When thinking about green energy and new construction, build smarter

Article Republished By Javier Troconis

From solar solutions to rainwater reclamation, of the many advancements in green energy that’ve been made over the past few decades, city and county administrators should take particular note of those made in the building construction sector.

In 2018, for example, a little more than $300 billion in public dollars was spent on new construction, according to Statista. Especially now, with trillions in the federal pipeline slated for public infrastructure projects, consideration of green design practices is paramount for the environment and because it’s the fiscally responsible thing to do.

A building designed by Neumann Monson Architects for Iowa City, Iowa’s City Public Works department encapsulates some of the more innovative and thoughtful design elements that are being implemented these days into new construction—which administrators should consider when putting out a request for proposals. 

“The building is essentially a large warehouse that’s quite energy efficient,” said Ron Knoche, City of Iowa City public works director, in a statement. “The project goal was to achieve LEED Silver certification. It also fits well into the surroundings of park land and future development with aesthetic lighting and other features, making it a welcomed part of the neighborhood for decades to come.”
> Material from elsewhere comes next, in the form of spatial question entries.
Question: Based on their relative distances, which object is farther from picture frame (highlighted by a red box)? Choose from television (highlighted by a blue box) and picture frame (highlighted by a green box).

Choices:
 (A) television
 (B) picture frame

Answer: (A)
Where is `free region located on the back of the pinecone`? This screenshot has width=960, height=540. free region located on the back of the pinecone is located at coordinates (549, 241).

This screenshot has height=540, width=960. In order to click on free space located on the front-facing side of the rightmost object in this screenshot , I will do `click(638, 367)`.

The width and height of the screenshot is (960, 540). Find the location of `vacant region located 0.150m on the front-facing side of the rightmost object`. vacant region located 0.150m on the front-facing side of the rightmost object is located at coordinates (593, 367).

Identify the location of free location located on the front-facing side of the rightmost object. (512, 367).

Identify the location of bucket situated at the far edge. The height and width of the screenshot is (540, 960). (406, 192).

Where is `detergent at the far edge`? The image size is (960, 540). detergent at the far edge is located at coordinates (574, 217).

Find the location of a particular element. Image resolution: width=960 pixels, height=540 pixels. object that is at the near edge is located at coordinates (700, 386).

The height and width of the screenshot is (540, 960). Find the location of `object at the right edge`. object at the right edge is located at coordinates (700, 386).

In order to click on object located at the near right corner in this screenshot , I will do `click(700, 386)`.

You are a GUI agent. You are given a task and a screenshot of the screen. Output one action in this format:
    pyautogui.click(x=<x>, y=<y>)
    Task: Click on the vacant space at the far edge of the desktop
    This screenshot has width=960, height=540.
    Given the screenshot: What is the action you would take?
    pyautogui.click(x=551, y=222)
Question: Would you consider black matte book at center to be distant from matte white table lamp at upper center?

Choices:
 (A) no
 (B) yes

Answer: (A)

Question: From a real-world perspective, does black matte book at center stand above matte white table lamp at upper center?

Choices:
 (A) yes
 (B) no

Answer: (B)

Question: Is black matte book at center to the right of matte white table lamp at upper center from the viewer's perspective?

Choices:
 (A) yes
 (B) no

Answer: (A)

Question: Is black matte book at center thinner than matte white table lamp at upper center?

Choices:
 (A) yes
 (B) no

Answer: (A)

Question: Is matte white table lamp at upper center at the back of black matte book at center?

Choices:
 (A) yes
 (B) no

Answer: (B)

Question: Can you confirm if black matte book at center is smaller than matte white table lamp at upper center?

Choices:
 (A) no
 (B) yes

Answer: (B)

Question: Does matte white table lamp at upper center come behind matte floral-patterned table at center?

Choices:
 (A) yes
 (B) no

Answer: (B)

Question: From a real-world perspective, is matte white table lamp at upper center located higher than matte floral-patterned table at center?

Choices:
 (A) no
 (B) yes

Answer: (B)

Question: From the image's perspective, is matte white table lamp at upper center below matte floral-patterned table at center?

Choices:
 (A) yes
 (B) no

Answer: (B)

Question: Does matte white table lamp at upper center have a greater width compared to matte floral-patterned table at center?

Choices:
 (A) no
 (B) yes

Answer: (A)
For its innovative design, the building was awarded two COTE Top Ten awards from the American Institute of Architects—the industry’s highest recognition for sustainable design and green energy excellence. Notably, the architects institute estimates urban buildings account for about 40 percent of annual greenhouse gas emissions.

In Iowa City, the community’s 2015 master plan called for the design of a one-stop DPW building to house the municipality’s snow plows, construction vehicles and various other publicly owned pieces of equipment. Previously, many of these items were housed outside, exposed to the weather, or in smaller buildings located throughout the jurisdiction.

Between the long term maintenance savings and reduced energy costs, “when we finally get done with all of this, we’re projecting around $300 and $400,000 in savings” over the previously way of doing things, said Jesse Bulman, associate principal and architect at Neumann Monson Architects. “Our budget wasn’t any more or less than any other warehouse, but we’re trying to use the dollars (responsibly).”

Among the new building’s features, a vehicle wash bay employs a reclamation system to capture greywater, accounting for 65 percent of the facility’s potable water. 

“It was really important that we create not only an energy efficient building, but one that supports the health of the occupants,” said Bulman. A combination of passive and mechanical ventilation brings fresh air into the building when “the air becomes less than ideal to breathe.”

The HVAC system is zoned, designed to circulate fresh air passively in some areas while making sure others are temperature controlled via mechanical methods. Large transparent polycarbonate windows let in light, and concrete slab walls (which are more expensive than metal, and cost more environmentally to make, but have a much longer lifespan) maximize insulation. Skylights throughout cut down on lighting costs. Destratification fans mounted in the high bays push air down to the floor “So the space stays comfortable,” Bulman continued. Outside, Bulman highlighted a firefighting training simulator outside that operates with reclaimed water. 

“The fire department traditionally would pump water from a fire hydrant and spray it down into a storm (drain) or body of water,” he said. “Now they have a tank; they spray into one end, and a series of baffles pulls all the water out. It’s a closed loop system.”

The system was particularly difficult to design because if air gets into a firefighting water system, it’ll destroy the pump. To that end, the baffles draw air out of the water while also regulating temperature.

Beyond these already-installed features, the architects and city administrators anticipated future needs and a changing climate, building adaptability into the design from the get go. For example, the roofline diverts all water runoff to one location, where a reclamation system could be installed in the future. The treated runoff could be used for street cleaning and roadside irrigation. Elsewhere on the roof, the electrical design also anticipates the addition of a phased solar photovoltaic system, which, “when expanded to cover the entire structure, will provide net-positive electrical energy use for the 99,294 square foot facility,” according to a statement about the building.

The architectural industry recognition has come as a surprise for Bulman, because, as he sees it, there’s nothing extraordinarily special about the building. There weren’t additional funds set aside to install green energy features, and it wasn’t intended to be poster child for sustainable building design—rather, it was the result of thoughtful conversations among city administrators and the architects, and consideration of future adaptability.

In this, there’s a lesson to be learned.

City and county administrators contemplating green energy and building design “should be considering not only their upfront costs, but their long term operational costs,” Bulman said. “If you go with the bottom dollar, is it going to cost you more in the long run?”

Beyond the next budget cycle, administrators have a responsibility to think about what life will be like for constituents 50 to 100 years down the road. What will the climate be like? Who will be using the building, and will it still be useful? Are there any related costs that can be reduced through the new construction? Small savings add up in the long term—benefiting constituents and the environment.

“These buildings outlive us,” Bulman said. “If you can just save a couple more years on a snowplow, it equates to millions of dollars in savings to a city.”